WHAT YOU HAVE TO DO – In the entries below, find the line with "prdtest fourtwoone | ⚙ | ➜ | 🌐 English" and the line with "have serial' |"; give again those lines and every line between them, exactly.

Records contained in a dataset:
- - - - - - -

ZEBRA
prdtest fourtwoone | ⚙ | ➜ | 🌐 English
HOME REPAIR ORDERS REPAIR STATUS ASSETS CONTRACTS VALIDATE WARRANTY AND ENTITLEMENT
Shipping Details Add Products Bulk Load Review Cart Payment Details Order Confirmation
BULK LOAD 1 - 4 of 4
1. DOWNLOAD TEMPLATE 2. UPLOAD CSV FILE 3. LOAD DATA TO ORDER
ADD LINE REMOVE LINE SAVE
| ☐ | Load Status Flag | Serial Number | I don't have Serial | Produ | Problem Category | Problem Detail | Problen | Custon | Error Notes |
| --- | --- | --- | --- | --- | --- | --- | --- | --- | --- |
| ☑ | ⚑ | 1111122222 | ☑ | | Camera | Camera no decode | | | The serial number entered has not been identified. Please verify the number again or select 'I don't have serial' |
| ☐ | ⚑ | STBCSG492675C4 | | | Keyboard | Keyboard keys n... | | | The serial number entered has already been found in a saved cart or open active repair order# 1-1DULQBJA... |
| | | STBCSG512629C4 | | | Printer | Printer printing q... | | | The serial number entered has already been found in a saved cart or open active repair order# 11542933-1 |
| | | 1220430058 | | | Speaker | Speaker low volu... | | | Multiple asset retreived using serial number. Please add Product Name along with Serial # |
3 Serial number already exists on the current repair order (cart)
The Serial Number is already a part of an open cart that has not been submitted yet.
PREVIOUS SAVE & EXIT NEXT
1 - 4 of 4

- - - - - - -

SOLVED EXERCISE –
prdtest fourtwoone | ⚙ | ➜ | 🌐 English
HOME REPAIR ORDERS REPAIR STATUS ASSETS CONTRACTS VALIDATE WARRANTY AND ENTITLEMENT
Shipping Details Add Products Bulk Load Review Cart Payment Details Order Confirmation
BULK LOAD 1 - 4 of 4
1. DOWNLOAD TEMPLATE 2. UPLOAD CSV FILE 3. LOAD DATA TO ORDER
ADD LINE REMOVE LINE SAVE
| ☐ | Load Status Flag | Serial Number | I don't have Serial | Produ | Problem Category | Problem Detail | Problen | Custon | Error Notes |
| --- | --- | --- | --- | --- | --- | --- | --- | --- | --- |
| ☑ | ⚑ | 1111122222 | ☑ | | Camera | Camera no decode | | | The serial number entered has not been identified. Please verify the number again or select 'I don't have serial' |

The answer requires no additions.